───── Available data ─────

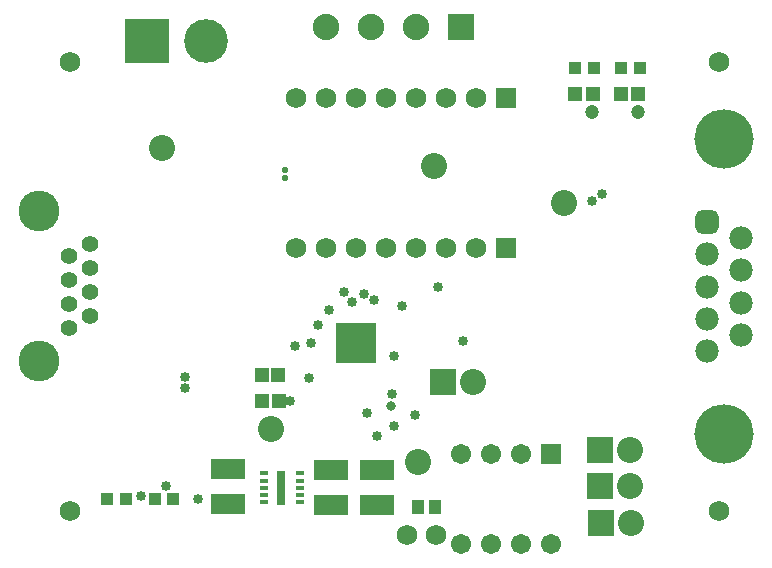
<source format=gts>
G04 Layer_Color=20142*
%FSLAX24Y24*%
%MOIN*%
G70*
G01*
G75*
%ADD80R,0.0276X0.1142*%
%ADD81R,0.0256X0.0118*%
%ADD82R,0.1339X0.1319*%
%ADD83R,0.1182X0.0671*%
%ADD84R,0.0474X0.0513*%
%ADD85R,0.0493X0.0474*%
%ADD86R,0.0395X0.0395*%
%ADD87R,0.0434X0.0493*%
%ADD88C,0.0680*%
%ADD89C,0.0552*%
%ADD90C,0.1360*%
%ADD91C,0.0671*%
%ADD92R,0.0671X0.0671*%
%ADD93C,0.0780*%
G04:AMPARAMS|DCode=94|XSize=78mil|YSize=78mil|CornerRadius=21.5mil|HoleSize=0mil|Usage=FLASHONLY|Rotation=90.000|XOffset=0mil|YOffset=0mil|HoleType=Round|Shape=RoundedRectangle|*
%AMROUNDEDRECTD94*
21,1,0.0780,0.0350,0,0,90.0*
21,1,0.0350,0.0780,0,0,90.0*
1,1,0.0430,0.0175,0.0175*
1,1,0.0430,0.0175,-0.0175*
1,1,0.0430,-0.0175,-0.0175*
1,1,0.0430,-0.0175,0.0175*
%
%ADD94ROUNDEDRECTD94*%
%ADD95C,0.1980*%
%ADD96R,0.0680X0.0680*%
%ADD97C,0.0867*%
%ADD98R,0.0867X0.0867*%
%ADD99C,0.1458*%
%ADD100R,0.1458X0.1458*%
%ADD101C,0.0880*%
%ADD102R,0.0880X0.0880*%
%ADD103C,0.0336*%
%ADD104C,0.0332*%
%ADD105C,0.0474*%
%ADD106C,0.0316*%
%ADD107C,0.0218*%
D80*
X12942Y28740D02*
D03*
D81*
X13593Y29213D02*
D03*
Y28976D02*
D03*
Y28740D02*
D03*
Y28504D02*
D03*
Y28268D02*
D03*
X12392D02*
D03*
Y28504D02*
D03*
Y28740D02*
D03*
Y28976D02*
D03*
Y29213D02*
D03*
D82*
X15453Y33573D02*
D03*
D83*
X11201Y29370D02*
D03*
Y28189D02*
D03*
X14606Y28150D02*
D03*
Y29331D02*
D03*
X16142Y28150D02*
D03*
Y29331D02*
D03*
D84*
X24841Y41849D02*
D03*
X24290D02*
D03*
X12867Y32492D02*
D03*
X12315D02*
D03*
X12878Y31629D02*
D03*
X12326D02*
D03*
D85*
X22750Y41849D02*
D03*
X23340D02*
D03*
D86*
X23378Y42722D02*
D03*
X22748D02*
D03*
X24910Y42731D02*
D03*
X24280D02*
D03*
X9370Y28346D02*
D03*
X8740D02*
D03*
X7795D02*
D03*
X7165D02*
D03*
D87*
X17506Y28084D02*
D03*
X18077D02*
D03*
D88*
X5906Y27953D02*
D03*
X27559Y42913D02*
D03*
X5906D02*
D03*
X27559Y27953D02*
D03*
X19472Y41732D02*
D03*
X18472D02*
D03*
X17472D02*
D03*
X16472D02*
D03*
X15472D02*
D03*
X14472D02*
D03*
X13472D02*
D03*
X19472Y36732D02*
D03*
X18472D02*
D03*
X17472D02*
D03*
X16472D02*
D03*
X15472D02*
D03*
X14472D02*
D03*
X13472D02*
D03*
X18106Y27165D02*
D03*
X17165D02*
D03*
D89*
X5882Y36457D02*
D03*
X6583Y36059D02*
D03*
X5882Y35657D02*
D03*
X6583Y35260D02*
D03*
Y36858D02*
D03*
X5882Y34858D02*
D03*
X6583Y34461D02*
D03*
X5882Y34063D02*
D03*
D90*
X4882Y37961D02*
D03*
Y32961D02*
D03*
D91*
X18972Y26846D02*
D03*
X19972D02*
D03*
X20972D02*
D03*
X21972D02*
D03*
X18972Y29846D02*
D03*
X19972D02*
D03*
X20972D02*
D03*
D92*
X21972D02*
D03*
D93*
X28285Y37058D02*
D03*
Y35978D02*
D03*
Y34898D02*
D03*
Y33818D02*
D03*
X27165Y36518D02*
D03*
Y35438D02*
D03*
Y34358D02*
D03*
Y33278D02*
D03*
D94*
Y37598D02*
D03*
D95*
X27725Y30518D02*
D03*
Y40358D02*
D03*
D96*
X20472Y41732D02*
D03*
Y36732D02*
D03*
D97*
X24622Y27559D02*
D03*
X24583Y29980D02*
D03*
X24602Y28780D02*
D03*
X19346Y32264D02*
D03*
X8980Y40043D02*
D03*
X18051Y39444D02*
D03*
X17534Y29596D02*
D03*
X12618Y30709D02*
D03*
X22387Y38224D02*
D03*
D98*
X23622Y27559D02*
D03*
X23583Y29980D02*
D03*
X23602Y28780D02*
D03*
X18346Y32264D02*
D03*
D99*
X10447Y43613D02*
D03*
D100*
X8479D02*
D03*
D101*
X14447Y44094D02*
D03*
X15947D02*
D03*
X17447D02*
D03*
D102*
X18947D02*
D03*
D103*
X16731Y30784D02*
D03*
X16142Y30474D02*
D03*
X18191Y35436D02*
D03*
X13954Y33555D02*
D03*
X16711Y33119D02*
D03*
X23652Y38529D02*
D03*
X10198Y28365D02*
D03*
X19027Y33611D02*
D03*
X16996Y34809D02*
D03*
X13415Y33459D02*
D03*
X13898Y32404D02*
D03*
X13246Y31622D02*
D03*
X17408Y31167D02*
D03*
X14190Y34163D02*
D03*
X23338Y38287D02*
D03*
X9117Y28799D02*
D03*
X8287Y28465D02*
D03*
X15728Y35207D02*
D03*
X15837Y31211D02*
D03*
X16644Y31850D02*
D03*
X15315Y34911D02*
D03*
X15896Y34006D02*
D03*
X15463D02*
D03*
X15030D02*
D03*
X15896Y33573D02*
D03*
X15463D02*
D03*
X15030D02*
D03*
X15896Y33140D02*
D03*
X15463D02*
D03*
X15030D02*
D03*
X14567Y34656D02*
D03*
X15069Y35256D02*
D03*
X16053Y34980D02*
D03*
D104*
X9750Y32044D02*
D03*
X9754Y32411D02*
D03*
D105*
X23326Y41276D02*
D03*
X24845Y41255D02*
D03*
D106*
X16634Y31457D02*
D03*
D107*
X13103Y39311D02*
D03*
X13081Y39055D02*
D03*
M02*

</source>
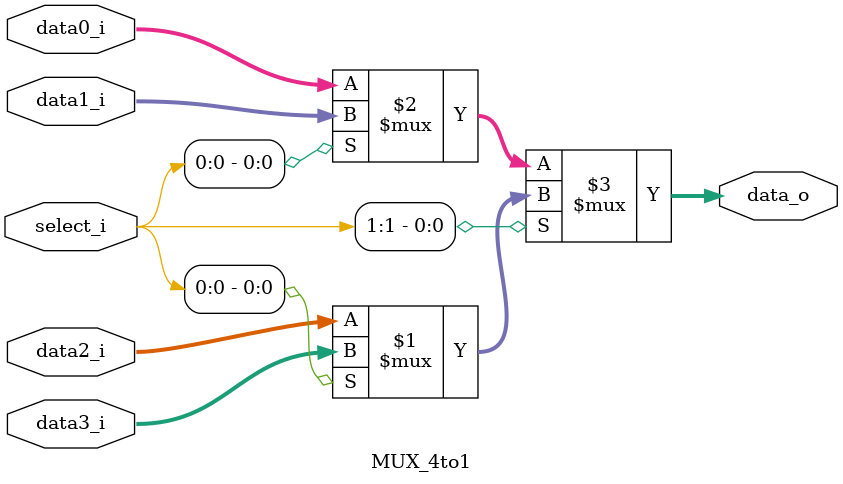
<source format=v>
module MUX_4to1(
            data0_i,
            data1_i,
            data2_i,
            data3_i,
            select_i,
            data_o
);

parameter size = 0;

input   [size-1:0] data0_i;          
input   [size-1:0] data1_i;
input   [size-1:0] data2_i;
input   [size-1:0] data3_i;
input   [1:0]      select_i;
output  [size-1:0] data_o; 

assign data_o = select_i[1]?(select_i[0]?data3_i:data2_i):(select_i[0]?data1_i:data0_i);
endmodule      
</source>
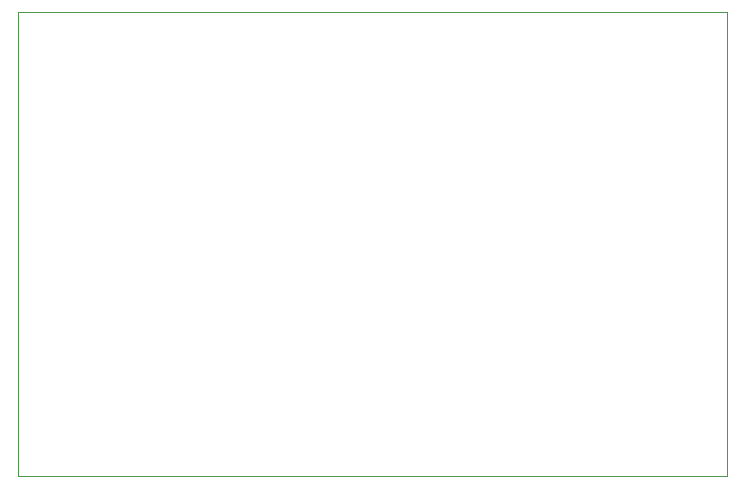
<source format=gbr>
%TF.GenerationSoftware,KiCad,Pcbnew,8.0.1*%
%TF.CreationDate,2024-09-05T21:11:39+03:00*%
%TF.ProjectId,eth-uart-breakout,6574682d-7561-4727-942d-627265616b6f,rev?*%
%TF.SameCoordinates,Original*%
%TF.FileFunction,Profile,NP*%
%FSLAX46Y46*%
G04 Gerber Fmt 4.6, Leading zero omitted, Abs format (unit mm)*
G04 Created by KiCad (PCBNEW 8.0.1) date 2024-09-05 21:11:39*
%MOMM*%
%LPD*%
G01*
G04 APERTURE LIST*
%TA.AperFunction,Profile*%
%ADD10C,0.050000*%
%TD*%
G04 APERTURE END LIST*
D10*
X51280000Y-56520000D02*
X111280000Y-56520000D01*
X111280000Y-95805000D01*
X51280000Y-95805000D01*
X51280000Y-56520000D01*
M02*

</source>
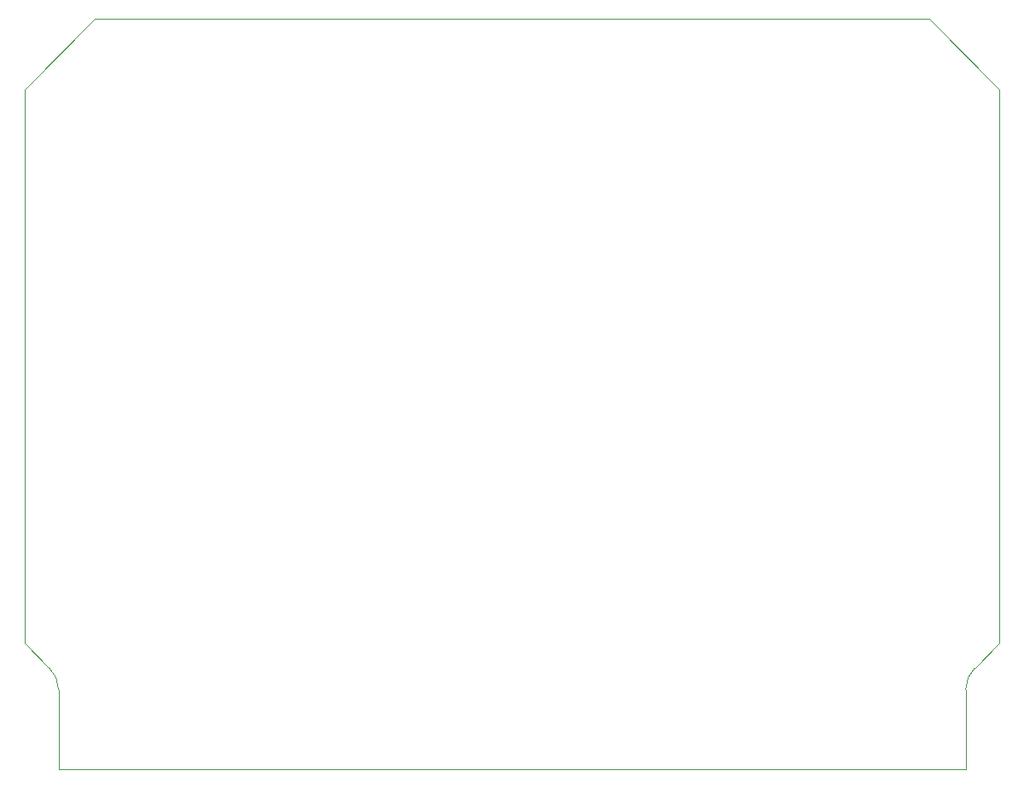
<source format=gbr>
%TF.GenerationSoftware,Altium Limited,Altium Designer,22.7.1 (60)*%
G04 Layer_Color=0*
%FSLAX45Y45*%
%MOMM*%
%TF.SameCoordinates,3BEA7849-7BF4-4C83-8F54-36563B6BDC8B*%
%TF.FilePolarity,Positive*%
%TF.FileFunction,Profile,NP*%
%TF.Part,Single*%
G01*
G75*
%TA.AperFunction,Profile*%
%ADD65C,0.02540*%
D65*
X342430Y793306D02*
G03*
X254562Y1005438I-300000J-0D01*
G01*
X5000Y1255000D01*
Y6755000D01*
X705000Y7455000D01*
X8979860D01*
X9679860Y6755000D01*
Y1255000D01*
X9430298Y1005438D01*
D02*
G03*
X9342430Y793306I212132J-212132D01*
G01*
X9342430Y5000D01*
X342430D01*
X342430Y793306D01*
%TF.MD5,2f2b5abbcd6e3457c607df38a18caa91*%
M02*

</source>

─────

Copy out each line of the data containing the string "format".

Written solution
<source format=gts>
<source format=v>
<source format=gbr>
G04 Gerber Fmt 4.6, Leading zero omitted, Abs format (unit mm)*
<source format=gbr>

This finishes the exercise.